You can obtain a paper copy of the complete Information Statement, without charge, by writing the Trust at 655 Broad Street, 17th Floor, Newark, New Jersey 07102, or by calling (800) 778-2255 (toll free). You can request a complete copy of the Information Statement until July 29, 2022. To ensure prompt delivery, you should make your request no later than July 18, 2022. Please note that you will not receive a paper copy unless you request it.

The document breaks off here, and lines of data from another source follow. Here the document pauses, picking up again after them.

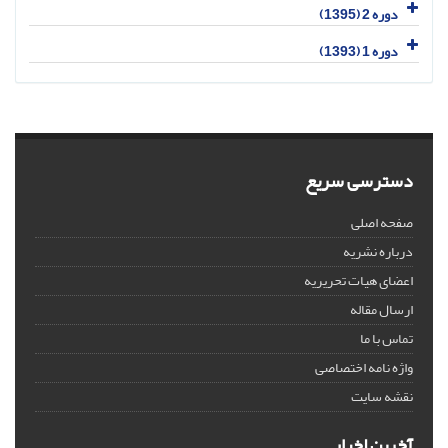
دوره 2 (1395)
دوره 1 (1393)
دسترسی سریع
صفحه اصلی
درباره نشریه
اعضای هیات تحریریه
ارسال مقاله
تماس با ما
واژه نامه اختصاصی
نقشه سایت
آخرین اخبار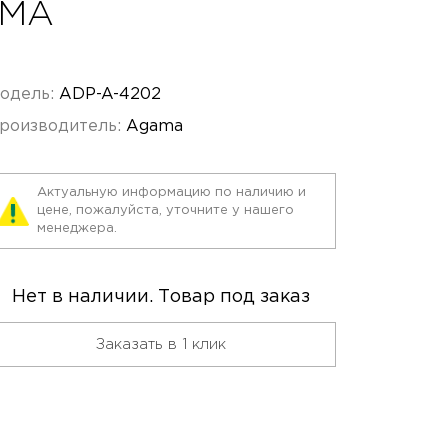
MA
одель:
ADP-A-4202
роизводитель:
Agama
Актуальную информацию по наличию и
цене, пожалуйста, уточните у нашего
менеджера.
Нет в наличии. Товар под заказ
Заказать в 1 клик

Shareholders Sharing the Same Address. As permitted by law, only one copy of this Notice may be delivered to shareholders residing at the same address, unless such shareholders have notified the Trust of their desire to receive multiple copies of the shareholder reports and other materials that the Trust sends. If you would like to receive an additional copy, please contact the Trust by writing to the Trust’s address, or by calling the telephone number shown above. The Trust will then promptly deliver, upon request, a separate copy of this Notice to any shareholder residing at an address to which only one copy was mailed. Shareholders wishing to receive separate copies of the Trust’s shareholder reports and other materials in the future, and shareholders sharing an address that wish to receive a single copy if they are receiving multiple copies, should also send a request as indicated.
This Notice and the Information Statement are for your information only. You are not required to take any action.